Low dose radiation therapy

2–3 minutes

Low dose radiation therapy (LDRT) has had a resurgence in the radiation field recently, affectionately called the “healing rays”. Unlike radiation for cancer, the doses being used are much lower (0.3Gy to 10Gy LDRT compared to 60-70Gy for cancer) and expected side effects are minimal. Cell and animal studies have shown anti-inflammatory effects of LDRT, so it is like taking NSAIDs or steroids and non-invasively directing those effects to the problem area. I’m supportive of doctors studying the possible medical applications of LDRT, from COVID-19 to Alzheimer’s disease, but I wonder if there is an aspect of wishful thinking as well.

LDRT is increasingly being offered for osteoarthritis and musculoskeletal pain, even to world class athletes like Usain Bolt! Anecdotes are being shared of patients having life-changing improvements in pain. Indeed, LDRT has been offered for over 100 years and is commonplace in Germany. Multiple clinics publish a 60-90% improvement in pain scores that last 6-12 months, with about 40% of patients requiring a second treatment.

However, two prior sham-controlled (fake radiation vs real radiation) trials showed the results are exactly the same. Pain is notoriously difficult to study, and other accepted treatments such as steroid injections have also had negative trials.

Taken from Dove et al, IJROBP review article on LDRT and OA.

ArthroRad, the first listed study is actually a comparison of standard LDRT 3Gy with ultra low-dose RT 0.3Gy (equivalent to 300mSv or 50 CT scans).

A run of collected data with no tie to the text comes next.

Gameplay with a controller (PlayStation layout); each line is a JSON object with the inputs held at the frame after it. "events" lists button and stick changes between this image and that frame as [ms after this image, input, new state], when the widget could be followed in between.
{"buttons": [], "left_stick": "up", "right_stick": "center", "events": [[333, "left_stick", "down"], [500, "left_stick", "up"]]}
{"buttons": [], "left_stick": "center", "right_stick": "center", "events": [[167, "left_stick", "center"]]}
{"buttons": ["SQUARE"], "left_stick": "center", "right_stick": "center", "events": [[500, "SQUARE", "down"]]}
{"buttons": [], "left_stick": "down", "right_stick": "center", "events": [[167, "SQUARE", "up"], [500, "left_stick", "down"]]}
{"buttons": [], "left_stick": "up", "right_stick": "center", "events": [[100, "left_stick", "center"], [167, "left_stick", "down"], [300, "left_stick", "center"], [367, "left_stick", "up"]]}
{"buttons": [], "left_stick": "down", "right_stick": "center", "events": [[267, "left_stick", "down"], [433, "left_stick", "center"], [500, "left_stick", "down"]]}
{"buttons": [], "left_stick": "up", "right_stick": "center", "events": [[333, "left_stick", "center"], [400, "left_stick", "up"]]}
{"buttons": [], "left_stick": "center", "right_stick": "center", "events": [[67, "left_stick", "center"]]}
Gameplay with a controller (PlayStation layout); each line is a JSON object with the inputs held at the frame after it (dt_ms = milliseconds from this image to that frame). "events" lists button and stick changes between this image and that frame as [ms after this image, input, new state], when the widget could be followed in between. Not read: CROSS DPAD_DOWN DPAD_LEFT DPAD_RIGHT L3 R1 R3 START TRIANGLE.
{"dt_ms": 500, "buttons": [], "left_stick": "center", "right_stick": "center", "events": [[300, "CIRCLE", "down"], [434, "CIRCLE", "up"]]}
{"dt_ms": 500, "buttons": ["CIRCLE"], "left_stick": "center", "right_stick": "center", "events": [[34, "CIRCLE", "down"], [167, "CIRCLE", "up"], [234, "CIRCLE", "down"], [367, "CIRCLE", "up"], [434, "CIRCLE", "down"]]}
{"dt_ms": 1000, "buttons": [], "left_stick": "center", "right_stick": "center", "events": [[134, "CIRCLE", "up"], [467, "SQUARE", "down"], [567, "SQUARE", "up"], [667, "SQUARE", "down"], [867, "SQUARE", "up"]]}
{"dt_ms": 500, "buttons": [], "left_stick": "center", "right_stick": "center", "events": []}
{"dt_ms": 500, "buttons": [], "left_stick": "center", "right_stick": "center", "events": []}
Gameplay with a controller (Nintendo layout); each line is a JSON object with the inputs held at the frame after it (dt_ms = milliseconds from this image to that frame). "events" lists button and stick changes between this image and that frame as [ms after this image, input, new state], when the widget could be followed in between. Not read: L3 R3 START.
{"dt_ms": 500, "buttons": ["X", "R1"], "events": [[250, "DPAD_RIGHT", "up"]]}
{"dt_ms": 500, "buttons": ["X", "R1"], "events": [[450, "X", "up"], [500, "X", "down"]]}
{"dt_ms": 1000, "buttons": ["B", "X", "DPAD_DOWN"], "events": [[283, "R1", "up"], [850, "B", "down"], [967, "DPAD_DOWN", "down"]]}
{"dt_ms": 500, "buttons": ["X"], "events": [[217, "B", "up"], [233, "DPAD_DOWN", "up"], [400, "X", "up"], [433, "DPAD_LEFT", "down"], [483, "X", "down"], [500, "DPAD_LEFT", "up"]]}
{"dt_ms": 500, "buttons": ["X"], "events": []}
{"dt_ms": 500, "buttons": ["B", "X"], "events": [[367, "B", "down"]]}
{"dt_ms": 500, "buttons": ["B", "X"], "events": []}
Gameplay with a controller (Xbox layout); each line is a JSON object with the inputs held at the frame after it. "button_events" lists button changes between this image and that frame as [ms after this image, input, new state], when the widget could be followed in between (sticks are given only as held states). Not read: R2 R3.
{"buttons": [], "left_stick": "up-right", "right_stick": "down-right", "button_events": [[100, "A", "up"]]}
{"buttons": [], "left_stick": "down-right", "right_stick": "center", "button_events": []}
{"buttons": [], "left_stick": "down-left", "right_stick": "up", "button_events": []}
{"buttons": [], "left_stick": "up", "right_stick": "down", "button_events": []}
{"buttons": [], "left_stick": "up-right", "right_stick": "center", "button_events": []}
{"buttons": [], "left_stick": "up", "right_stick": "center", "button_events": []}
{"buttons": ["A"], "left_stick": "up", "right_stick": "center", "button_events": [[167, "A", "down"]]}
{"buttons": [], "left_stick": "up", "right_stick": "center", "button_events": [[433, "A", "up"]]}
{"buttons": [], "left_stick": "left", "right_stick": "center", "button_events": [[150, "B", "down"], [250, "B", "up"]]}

This was run by DEGRO, the German society for radiation oncology with the most experience using LDRT for osteoarthritis. Patients enrolled had symptoms on average 5 years, 70% had tried oral medications and 25% had tried injections. The mean pain score was 6/10 before treatment and 4/10 three months after treatment. The standard deviation was 2.5/10, meaning we can’t even statistically say there was ANY effect. About 60% of patients reported improved pain, 20% had stable pain, and 20% had worse pain. Subgroup analysis showed patients who had high baseline pain were more likely to report pain improvement. This is classic regression to the mean phenomenon.

Advocates will say that the cost of LDRT (~$2500) is much lower than say a knee replacement, and even if the relief is regression to the mean or placebo effect, patients are still happy. Perhaps there is a subgroup of patients that truly benefit and we just haven’t figured out who to include yet. There is a modern sham-controlled trial being done now, in Korea, and those early results were reported at ASTRO 2025.

Patients with painful knee osteoarthritis were split into three groups of 38 knees treated to either 3Gy vs 0.3Gy vs 0Gy ( sham placebo). They were only allowed to take Tylenol the first 4 months after radiation and surveys at 4 months showed a 78% vs 58% vs 42% response rate in the three groups, respectively. The trial will report 12 month results with more follow up.

Taken together, it seems 3Gy in 6 fractions is the therapeutic dose most likely to induce an effect. As high as 80% of patients will have some response compared to a 40% response rate with placebo. There have been no reported side effects or late secondary malignancies. LDRT may be an option for patients with mild to moderate osteoarthritis.